Within a pedagogical perspective, it is important to realize that the use of new technologies need first and foremost to be learned and mastered, not only by the instructors but also by their learners, i.e., technical and pedagogical training should be incorporated well before the application of technological tools.

It is obvious that change in anything requires time, and revolution needs modification of both teachers' and learners’ minds to achieve the necessary knowledge and skills. On the other hand, change also requires investment in staff and equipment as well as in maintenance and training. With the rise of the global economy, the use of language learning software is gradually increasing. Such software replaces expensive and time-consuming higher education classes and allows for people to learn and read on their own schedule. These programs have changed the face of language. They allow for more fluidity in our classrooms and enhance creativity, progress, and change within the four walls of the classroom.
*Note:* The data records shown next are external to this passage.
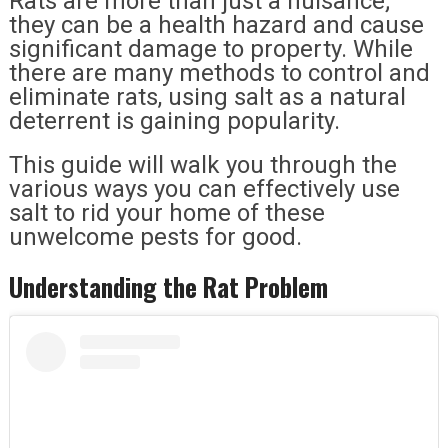
Rats are more than just a nuisance;
they can be a health hazard and cause
significant damage to property. While
there are many methods to control and
eliminate rats, using salt as a natural
deterrent is gaining popularity.
This guide will walk you through the
various ways you can effectively use
salt to rid your home of these
unwelcome pests for good.
Understanding the Rat Problem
In a more or less different context from the European architecture, developed countries need much more to face and direct their mission towards the current challenges. The educational institutions, therefore, need to urgently work diligently on building a scholarly community, advancing academic research, and the pursuit of truth. It is important to consider the fact that international competition and collaboration, across a wide range of disciplines, are progressively taking shape under the globalization process. The driving force behind such a trend has to be much more improved by the concentrated networks of communication and the increasing mobility of human resources.
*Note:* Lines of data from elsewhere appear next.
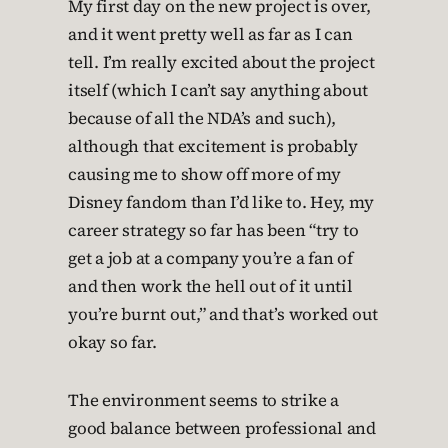
My first day on the new project is over,
and it went pretty well as far as I can
tell. I’m really excited about the project
itself (which I can’t say anything about
because of all the NDA’s and such),
although that excitement is probably
causing me to show off more of my
Disney fandom than I’d like to. Hey, my
career strategy so far has been “try to
get a job at a company you’re a fan of
and then work the hell out of it until
you’re burnt out,” and that’s worked out
okay so far.
The environment seems to strike a
good balance between professional and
In this vein, both teachers and researchers are carefully required to look for a balanced approach entailing appropriate technological instruments which hopefully meet the needs of learners of the newly age in this very particular context. For instance, Bruce and Hogan (1998) describe a world in which technology is an invisible but integral aspect of language use. Their point is that language professionals should wisely recognize how technology is deployed strategically by the competent language user if they are to teach the language learner about and through technology.
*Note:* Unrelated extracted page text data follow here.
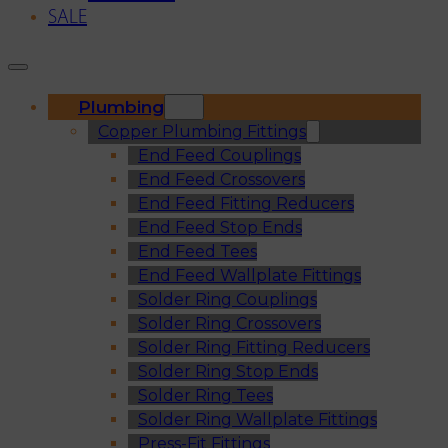
SALE
Plumbing
Copper Plumbing Fittings
End Feed Couplings
End Feed Crossovers
End Feed Fitting Reducers
End Feed Stop Ends
End Feed Tees
End Feed Wallplate Fittings
Solder Ring Couplings
Solder Ring Crossovers
Solder Ring Fitting Reducers
Solder Ring Stop Ends
Solder Ring Tees
Solder Ring Wallplate Fittings
Press-Fit Fittings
Thus, our teaching directions should be shaped and molded according to international contexts. Teachers should deeply understand the new requirements of today’s education, and design upgraded courses to meet learners’ styles of learning, remembering that they are digital natives. The following reflective concluding remarks are worth considering:

• Some learners understand what they read on paper more thoroughly than what they read on screens; the differences are often small.

• Remembering is often associated with contextual details, feeling the learned thing through paper books rather than screens (Garland, 2003)

• New e-publishing companies like Atavist offer tablet readers embedded interactive graphics, maps, timelines, animations, and soundtracks.

• Some writers are pairing up with computer programmers to produce ever more sophisticated interactive fiction and nonfiction in which one's choices determine what one reads, hears, and sees next.

In a more or less narrow picture, any digitally- born piece of reading is by far the best alternative to a print paper when it comes to studying. However, it is worth pointing out that even those who prefer to read on screens are originally native paper readers, and as long as the existing application interfaces cannot address the shortcomings of screens regarding spatial landmarks, people will, under certain circumstances, keep returning to written papers.
To put it all in a nutshell, these questions are worth considering for a better future and developed outlook. Are we working so hard to make reading with new technologies like tablets and e-readers so similar to the experience of reading on the very ancient technology that is paper? Why not keep paper and evolve screen-based reading into something else entirely? How can teachers design their courses to meet all their learners’ styles rather than selecting just one way of doing things? Why not to balance the use of technology and renew our teaching practice? These questions and others may pave the way to more innovative teaching practice and progress in the article, etc.).